Bayes estimators are well known to provide a means to incorporate prior knowledge that can be expressed in terms of a single prior distribution. However, when this knowledge is too vague to express with a single prior, an alternative approach is needed. Gamma-minimax estimators provide such an approach. These estimators minimize the worst-case Bayes risk over a set $\Gamma$ of prior distributions that are compatible with the available knowledge. Traditionally, Gamma-minimaxity is defined for parametric models. In this work, we define Gamma-minimax estimators for general models and propose adversarial meta-learning algorithms to compute them when the set of prior distributions is constrained by generalized moments.
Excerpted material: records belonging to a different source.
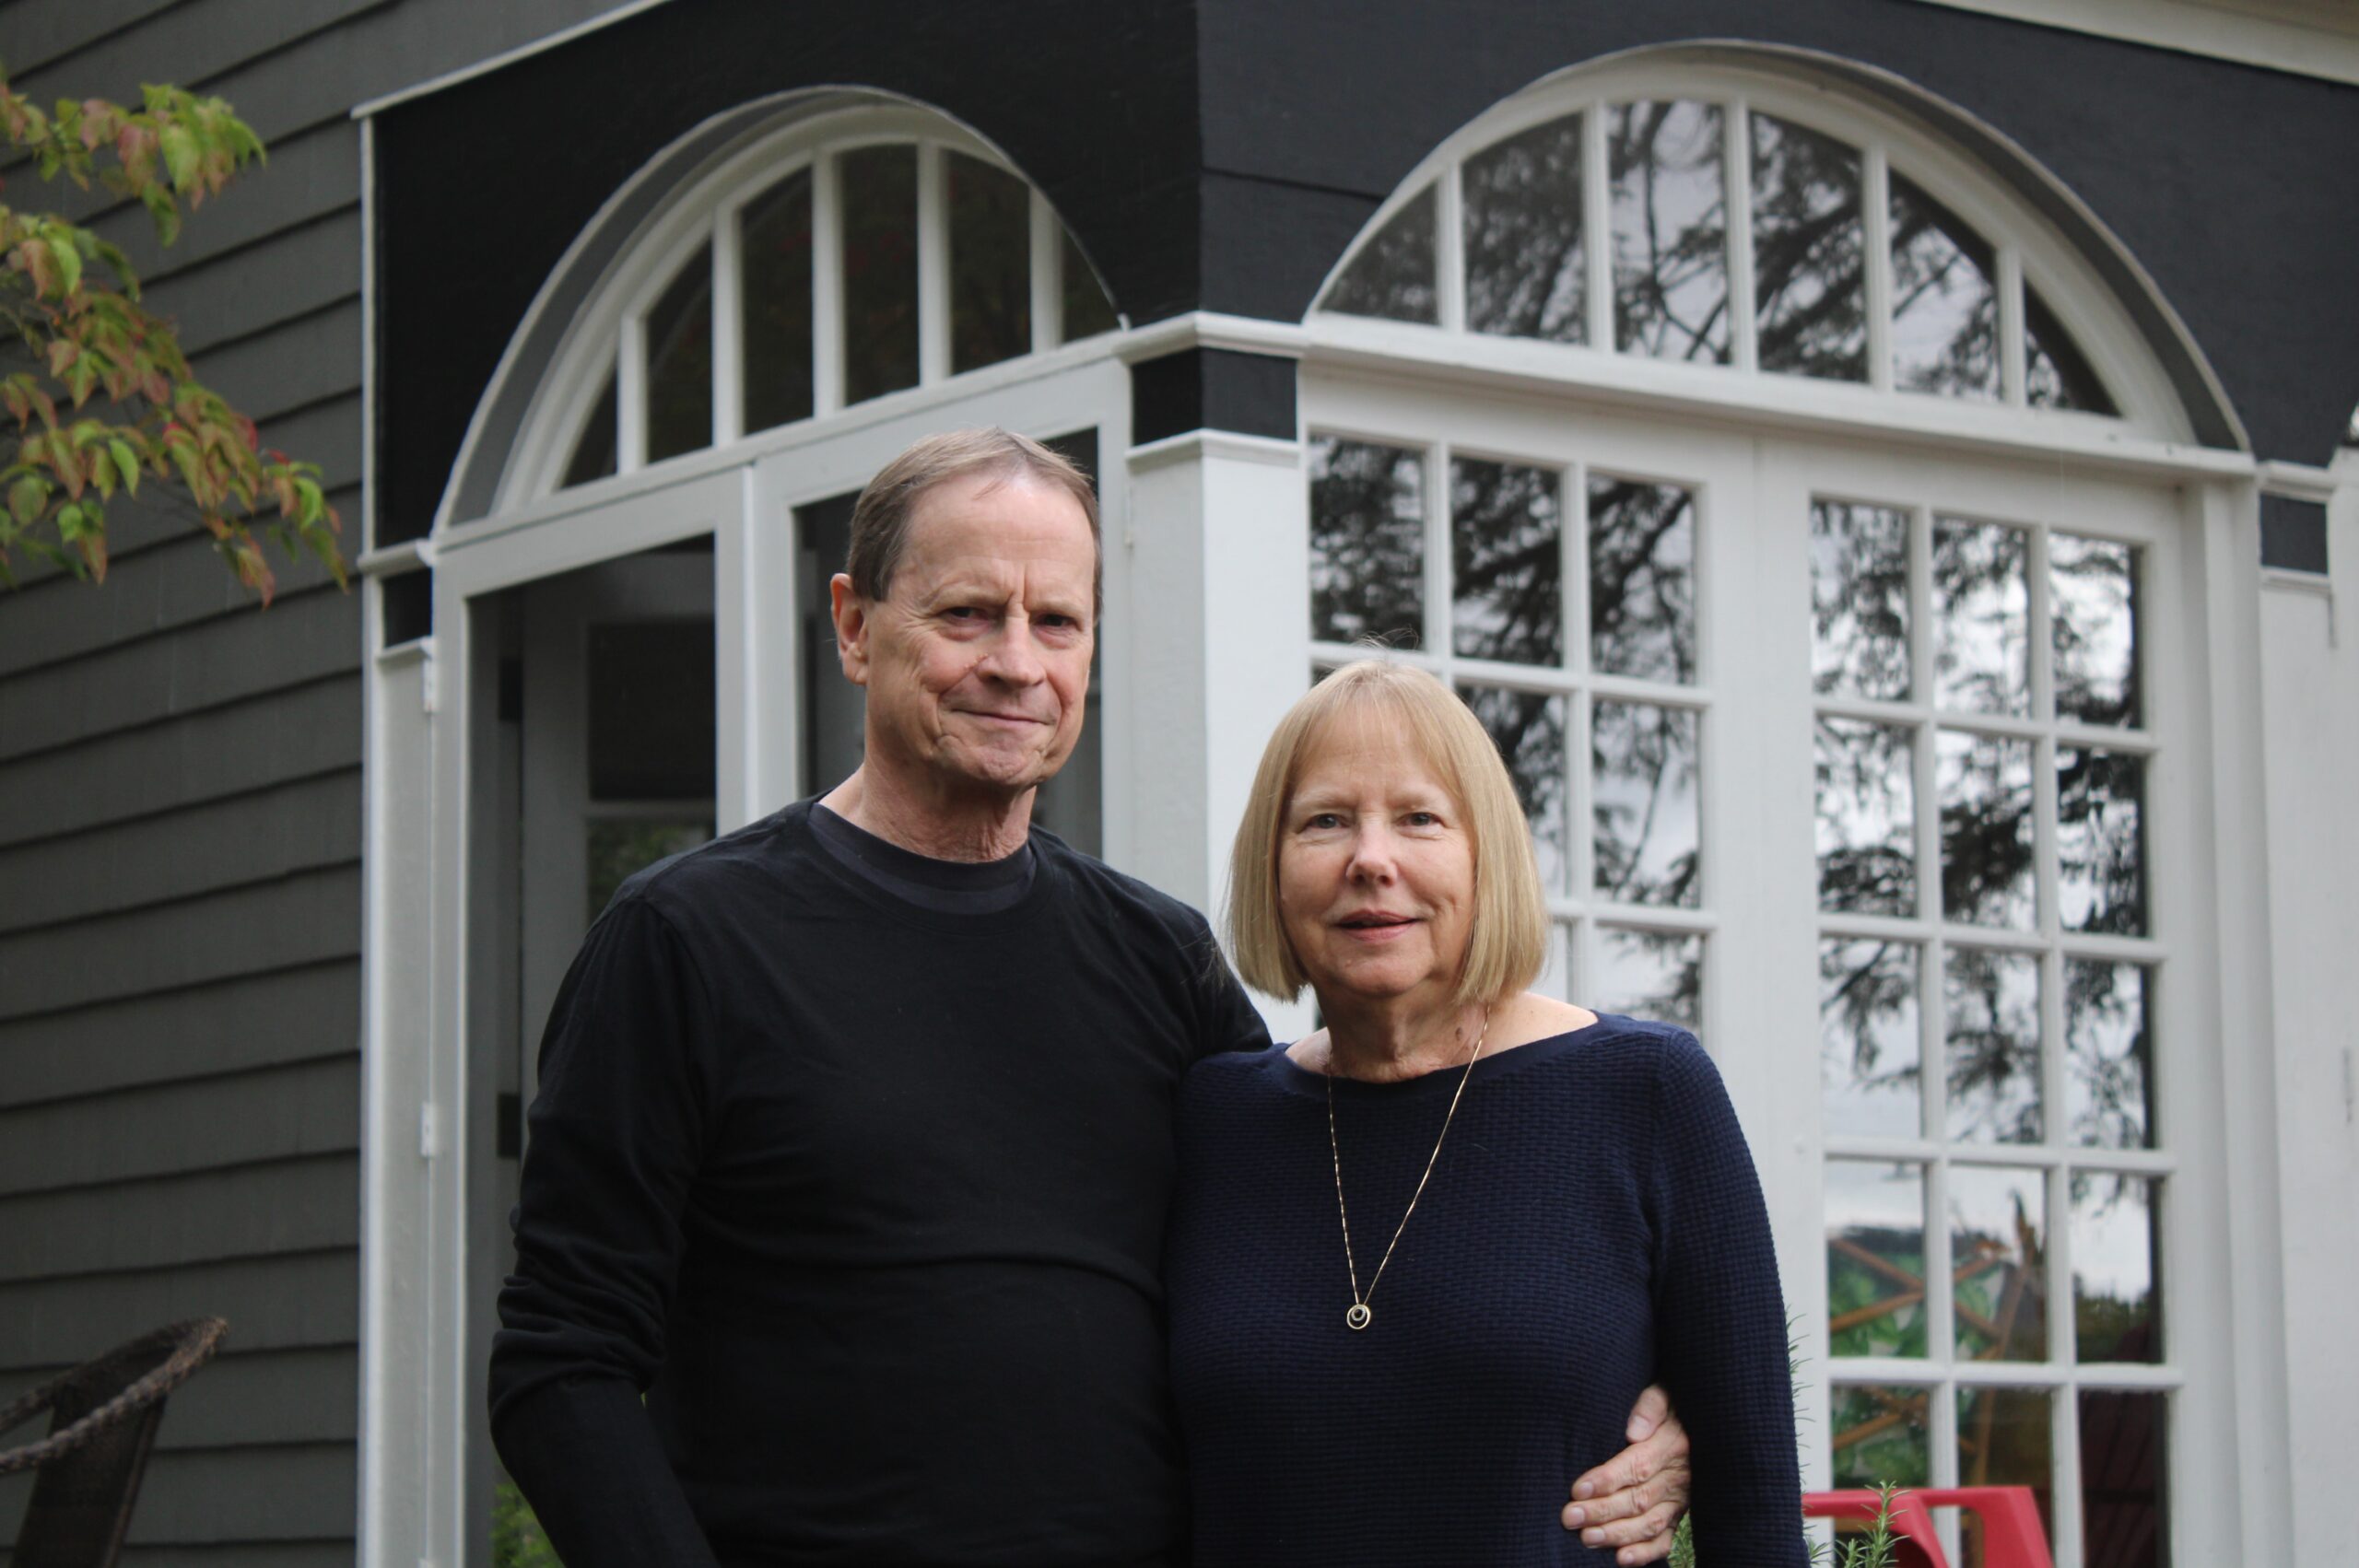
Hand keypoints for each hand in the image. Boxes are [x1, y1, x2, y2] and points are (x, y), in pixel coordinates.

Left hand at [1561, 1384, 1690, 1564]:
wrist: (1702, 1422)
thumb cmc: (1671, 1406)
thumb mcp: (1664, 1394)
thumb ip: (1650, 1406)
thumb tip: (1633, 1430)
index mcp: (1672, 1445)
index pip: (1637, 1466)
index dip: (1607, 1480)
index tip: (1578, 1488)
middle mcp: (1678, 1477)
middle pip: (1638, 1499)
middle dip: (1602, 1511)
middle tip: (1570, 1517)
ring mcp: (1679, 1500)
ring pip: (1648, 1523)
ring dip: (1617, 1534)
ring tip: (1587, 1538)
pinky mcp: (1678, 1516)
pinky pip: (1665, 1539)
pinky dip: (1645, 1553)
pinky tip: (1622, 1559)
Accompanying convergence guarantees are also provided. We also introduce a neural network class that provides a rich, but finite-dimensional, class of estimators from which a Gamma-minimax estimator can be selected. We illustrate our method in two settings, namely entropy estimation and a prediction problem that arises in biodiversity studies.

翻译：贝叶斯估计器因其能够融合用单一先验分布表达的先验知识而闻名。然而，当这些知识过于模糊而无法用单一先验描述时，就需要采用替代方法。Gamma-极小极大估计器为此提供了解决方案。这类估计器在与可用知识兼容的先验分布集$\Gamma$上，最小化最坏情况下的贝叶斯风险。传统上，Gamma-极小极大性针对参数模型定义。本文中，我们为一般模型定义了Gamma-极小极大估计器，并提出了对抗元学习算法来计算这些估计器（当先验分布集受广义矩约束时）。同时给出了相应的收敛性保证。我们还引入了一类神经网络，它提供丰富但有限维的估计器类，可从中选择Gamma-极小极大估计器。我们在两个场景中验证了该方法：熵估计以及生物多样性研究中出现的预测问题。